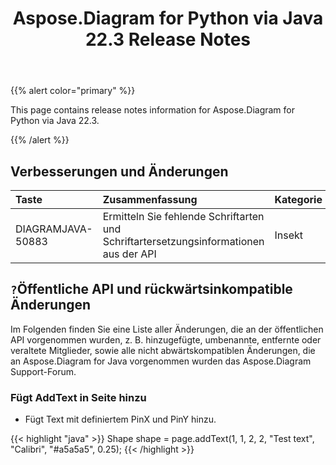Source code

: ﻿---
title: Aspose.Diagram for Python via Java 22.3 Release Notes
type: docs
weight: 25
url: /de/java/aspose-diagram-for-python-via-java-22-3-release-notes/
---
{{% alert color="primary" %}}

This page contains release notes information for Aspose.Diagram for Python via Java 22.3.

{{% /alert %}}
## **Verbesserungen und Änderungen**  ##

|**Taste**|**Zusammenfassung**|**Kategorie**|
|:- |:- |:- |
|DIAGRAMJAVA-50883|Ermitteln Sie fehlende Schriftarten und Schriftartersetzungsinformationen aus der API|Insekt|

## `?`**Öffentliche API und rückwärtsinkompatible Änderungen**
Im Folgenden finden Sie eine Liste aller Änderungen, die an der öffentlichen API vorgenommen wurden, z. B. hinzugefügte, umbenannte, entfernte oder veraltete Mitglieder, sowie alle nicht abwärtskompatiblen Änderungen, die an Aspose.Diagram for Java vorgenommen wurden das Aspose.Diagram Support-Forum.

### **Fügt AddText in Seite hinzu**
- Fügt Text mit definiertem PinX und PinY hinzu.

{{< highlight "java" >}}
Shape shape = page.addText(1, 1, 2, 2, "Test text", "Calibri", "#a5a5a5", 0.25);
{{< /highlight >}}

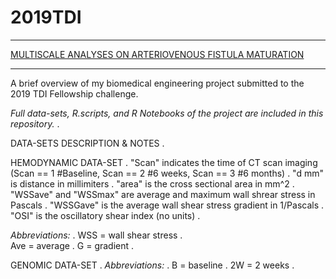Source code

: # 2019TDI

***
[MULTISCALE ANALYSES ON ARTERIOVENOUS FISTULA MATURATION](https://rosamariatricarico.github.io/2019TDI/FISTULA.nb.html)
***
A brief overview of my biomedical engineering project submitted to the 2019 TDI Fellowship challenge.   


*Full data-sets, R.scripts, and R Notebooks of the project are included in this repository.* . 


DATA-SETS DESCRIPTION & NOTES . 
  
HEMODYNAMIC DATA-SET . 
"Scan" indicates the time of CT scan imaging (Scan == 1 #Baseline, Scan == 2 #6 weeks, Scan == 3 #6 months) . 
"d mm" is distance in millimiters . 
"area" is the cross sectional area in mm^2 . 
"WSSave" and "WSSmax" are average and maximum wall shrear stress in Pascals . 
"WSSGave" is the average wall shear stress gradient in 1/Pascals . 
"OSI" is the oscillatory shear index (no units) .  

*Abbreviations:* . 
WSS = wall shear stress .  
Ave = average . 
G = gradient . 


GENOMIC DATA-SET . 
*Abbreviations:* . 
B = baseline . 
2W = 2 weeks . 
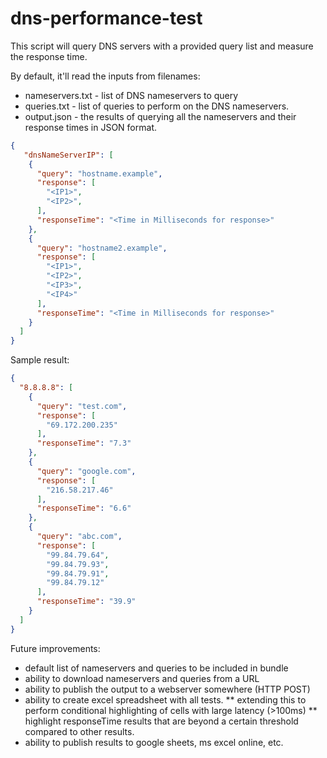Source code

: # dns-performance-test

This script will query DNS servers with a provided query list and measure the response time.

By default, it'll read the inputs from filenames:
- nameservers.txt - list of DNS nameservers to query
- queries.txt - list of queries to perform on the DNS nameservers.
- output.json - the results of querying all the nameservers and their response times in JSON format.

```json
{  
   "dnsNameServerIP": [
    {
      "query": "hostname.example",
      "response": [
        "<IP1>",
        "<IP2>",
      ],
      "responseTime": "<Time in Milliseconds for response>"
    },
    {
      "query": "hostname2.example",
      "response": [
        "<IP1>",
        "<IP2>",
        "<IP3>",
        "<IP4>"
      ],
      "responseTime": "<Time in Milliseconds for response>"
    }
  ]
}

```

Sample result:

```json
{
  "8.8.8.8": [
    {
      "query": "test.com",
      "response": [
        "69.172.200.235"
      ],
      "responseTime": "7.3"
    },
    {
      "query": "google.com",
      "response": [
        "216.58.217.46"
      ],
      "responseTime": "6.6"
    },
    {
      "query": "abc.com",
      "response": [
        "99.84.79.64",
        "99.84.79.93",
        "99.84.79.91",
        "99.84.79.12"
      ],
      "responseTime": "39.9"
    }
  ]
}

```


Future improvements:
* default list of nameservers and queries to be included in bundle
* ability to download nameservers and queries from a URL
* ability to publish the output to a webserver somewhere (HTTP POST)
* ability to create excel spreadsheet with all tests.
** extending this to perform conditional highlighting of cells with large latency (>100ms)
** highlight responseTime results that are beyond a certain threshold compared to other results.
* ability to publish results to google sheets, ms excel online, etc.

++++++

-- TASK BRIEF --
Restate, line by line and word for word, everything from the top of the material through the line that contains "DATA-SETS DESCRIPTION & NOTES .". Leave pictures out.

-- RESULT OF THE TASK --
Source code

: ﻿---
title: Aspose.Diagram for Python via Java 22.3 Release Notes
type: docs
weight: 25
url: /de/java/aspose-diagram-for-python-via-java-22-3-release-notes/
---
{{% alert color="primary" %}}

This page contains release notes information for Aspose.Diagram for Python via Java 22.3.

{{% /alert %}}
## **Verbesserungen und Änderungen**  ##

|**Taste**|**Zusammenfassung**|**Kategorie**|
|:- |:- |:- |
|DIAGRAMJAVA-50883|Ermitteln Sie fehlende Schriftarten und Schriftartersetzungsinformationen aus der API|Insekt|

## `?`**Öffentliche API und rückwärtsinkompatible Änderungen**
Im Folgenden finden Sie eine Liste aller Änderungen, die an der öffentlichen API vorgenommen wurden, z. B. hinzugefügte, umbenannte, entfernte oder veraltete Mitglieder, sowie alle nicht abwärtskompatiblen Änderungen, die an Aspose.Diagram for Java vorgenommen wurden das Aspose.Diagram Support-Forum.

### **Fügt AddText in Seite hinzu**
- Fügt Text mit definiertem PinX und PinY hinzu.

{{< highlight "java" >}}
Shape shape = page.addText(1, 1, 2, 2, "Test text", "Calibri", "#a5a5a5", 0.25);
{{< /highlight >}}

Source code

: # 2019TDI

***
[MULTISCALE ANALYSES ON ARTERIOVENOUS FISTULA MATURATION](https://rosamariatricarico.github.io/2019TDI/FISTULA.nb.html)
***
A brief overview of my biomedical engineering project submitted to the 2019 TDI Fellowship challenge.   


*Full data-sets, R.scripts, and R Notebooks of the project are included in this repository.* . 


DATA-SETS DESCRIPTION & NOTES . 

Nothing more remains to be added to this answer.